EXERCISE PROMPT — Can you edit the data from its beginning through the line containing "szóló2011. évi CXXVIII. törvény", replacing every "ビュー" with "閲覧" and changing nothing else?

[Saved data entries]
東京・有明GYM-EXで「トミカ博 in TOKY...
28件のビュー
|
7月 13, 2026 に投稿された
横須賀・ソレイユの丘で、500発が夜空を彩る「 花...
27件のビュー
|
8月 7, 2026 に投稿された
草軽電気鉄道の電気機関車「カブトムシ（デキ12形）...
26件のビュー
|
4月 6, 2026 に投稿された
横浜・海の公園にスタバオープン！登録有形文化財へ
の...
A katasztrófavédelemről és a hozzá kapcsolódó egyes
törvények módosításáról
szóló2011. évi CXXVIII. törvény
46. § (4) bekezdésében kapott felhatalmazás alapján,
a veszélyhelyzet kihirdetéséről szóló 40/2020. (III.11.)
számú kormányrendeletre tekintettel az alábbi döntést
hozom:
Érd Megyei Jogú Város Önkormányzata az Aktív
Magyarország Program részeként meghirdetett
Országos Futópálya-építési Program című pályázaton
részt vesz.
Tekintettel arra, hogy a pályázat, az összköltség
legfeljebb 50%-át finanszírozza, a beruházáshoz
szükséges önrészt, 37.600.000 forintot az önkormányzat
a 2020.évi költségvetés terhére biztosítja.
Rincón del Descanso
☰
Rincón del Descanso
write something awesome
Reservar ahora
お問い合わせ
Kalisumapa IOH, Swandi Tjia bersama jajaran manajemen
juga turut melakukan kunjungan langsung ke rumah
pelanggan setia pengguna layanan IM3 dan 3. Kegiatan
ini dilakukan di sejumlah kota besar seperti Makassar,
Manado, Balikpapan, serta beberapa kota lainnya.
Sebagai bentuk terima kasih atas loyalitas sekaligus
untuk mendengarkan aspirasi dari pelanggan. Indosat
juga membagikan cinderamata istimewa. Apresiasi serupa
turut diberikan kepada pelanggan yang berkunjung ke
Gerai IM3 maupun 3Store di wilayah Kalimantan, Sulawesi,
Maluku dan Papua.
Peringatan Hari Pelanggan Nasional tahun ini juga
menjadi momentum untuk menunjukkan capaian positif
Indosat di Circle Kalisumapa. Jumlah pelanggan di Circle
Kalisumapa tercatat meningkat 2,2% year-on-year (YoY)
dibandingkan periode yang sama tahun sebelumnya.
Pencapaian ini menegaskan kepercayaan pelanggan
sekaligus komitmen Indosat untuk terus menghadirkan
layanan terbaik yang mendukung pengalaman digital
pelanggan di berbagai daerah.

ANSWER SPACE —
東京・有明GYM-EXで「トミカ博 in TOKY...
28件の閲覧
|
7月 13, 2026 に投稿された
横須賀・ソレイユの丘で、500発が夜空を彩る「 花...
27件の閲覧
|
8月 7, 2026 に投稿された
草軽電気鉄道の電気機関車「カブトムシ（デキ12形）...
26件の閲覧
|
4月 6, 2026 に投稿された
横浜・海の公園にスタバオープン！登録有形文化財へ
の...
A katasztrófavédelemről és a hozzá kapcsolódó egyes
törvények módosításáról
szóló2011. évi CXXVIII. törvény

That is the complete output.